Os nove itens restantes são os subtestes
comportamentais, nos quais os pacientes são orientados a fazer nove tarefas
típicas do dia a dia: descrever uma figura, discar um numero de telefone, ler
um cardápio, ler um texto, dizer qual a hora marcada em um relógio, separar
moedas, copiar sentenças, navegar em um mapa e separar cartas [35]. Existe
forte correlação entre esses nove testes comportamentais e alguns testes de
“lápis e papel” habitualmente utilizados para avaliar a heminegligência
[35].
Deve ser ressaltado
que a execução da bateria completa exige mais de 60 minutos de avaliação; por
esse motivo, muitos avaliadores subdividem a bateria, para não submeter o
paciente a desgaste excessivo. Outro fato relevante é que essa bateria ainda
não foi validada em português: como alguns testes da parte comportamental estão
em inglês, deve-se considerar esta limitação ao aplicar esses testes em um país
de língua portuguesa. A parte comportamental da BIT é
de vital importância, por verificar a influência dos sintomas heminegligentes em atividades funcionais que exigem muito
da exploração e percepção espacial, características comumente afetadas nesse
tipo de paciente. Assim, seria interessante a validação dessa bateria em língua
portuguesa.
A heminegligência
pode se manifestar de diversas maneiras. Não constitui síndrome unitária, mas
sim uma complexa constelação de sinais e sintomas.
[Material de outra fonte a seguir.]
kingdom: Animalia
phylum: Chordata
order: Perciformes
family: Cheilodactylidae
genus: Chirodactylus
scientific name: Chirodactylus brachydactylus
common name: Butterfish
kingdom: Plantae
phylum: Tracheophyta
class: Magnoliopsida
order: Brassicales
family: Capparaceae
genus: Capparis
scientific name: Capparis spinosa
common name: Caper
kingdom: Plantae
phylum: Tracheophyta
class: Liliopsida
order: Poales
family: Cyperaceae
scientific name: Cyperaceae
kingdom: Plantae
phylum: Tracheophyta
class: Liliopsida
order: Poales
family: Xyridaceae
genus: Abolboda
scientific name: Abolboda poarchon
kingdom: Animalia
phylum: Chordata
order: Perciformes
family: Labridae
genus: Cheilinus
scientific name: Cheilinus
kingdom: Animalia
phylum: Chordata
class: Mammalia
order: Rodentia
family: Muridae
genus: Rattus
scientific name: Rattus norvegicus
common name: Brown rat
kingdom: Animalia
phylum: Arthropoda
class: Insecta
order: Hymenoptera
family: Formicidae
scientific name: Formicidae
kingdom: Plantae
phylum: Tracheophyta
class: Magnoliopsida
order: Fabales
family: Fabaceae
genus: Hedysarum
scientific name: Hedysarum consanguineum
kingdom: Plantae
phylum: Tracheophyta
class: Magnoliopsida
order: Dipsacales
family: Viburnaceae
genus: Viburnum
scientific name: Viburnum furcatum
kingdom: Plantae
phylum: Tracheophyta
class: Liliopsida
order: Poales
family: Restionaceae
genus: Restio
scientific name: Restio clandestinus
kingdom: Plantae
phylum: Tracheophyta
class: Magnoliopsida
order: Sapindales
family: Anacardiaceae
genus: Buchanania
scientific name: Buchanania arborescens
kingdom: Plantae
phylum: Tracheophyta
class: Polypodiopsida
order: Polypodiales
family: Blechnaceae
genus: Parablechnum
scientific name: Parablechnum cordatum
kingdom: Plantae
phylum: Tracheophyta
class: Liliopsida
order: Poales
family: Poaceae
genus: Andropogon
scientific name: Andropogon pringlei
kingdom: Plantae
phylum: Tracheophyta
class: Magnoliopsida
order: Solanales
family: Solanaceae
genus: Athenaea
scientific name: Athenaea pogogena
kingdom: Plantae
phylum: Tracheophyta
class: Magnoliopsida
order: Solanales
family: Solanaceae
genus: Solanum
Está relacionada com pior prognóstico
evolutivo, e geralmente decorre de lesões no hemisfério cerebral direito.Sua detecção e avaliação
podem ser complexas e, por isso, acreditamos que um único teste não é
suficiente para diagnosticá-la. O uso de uma bateria especifica para avaliação
da heminegligência é necessário, permitindo avaliar e
identificar os vários tipos de heminegligência.
Somente através de avaliação minuciosa pode-se traçar estratégias de tratamento
direcionado e mais eficaz para cada tipo de heminegligência,
e assim, melhorar o prognóstico dos pacientes acometidos.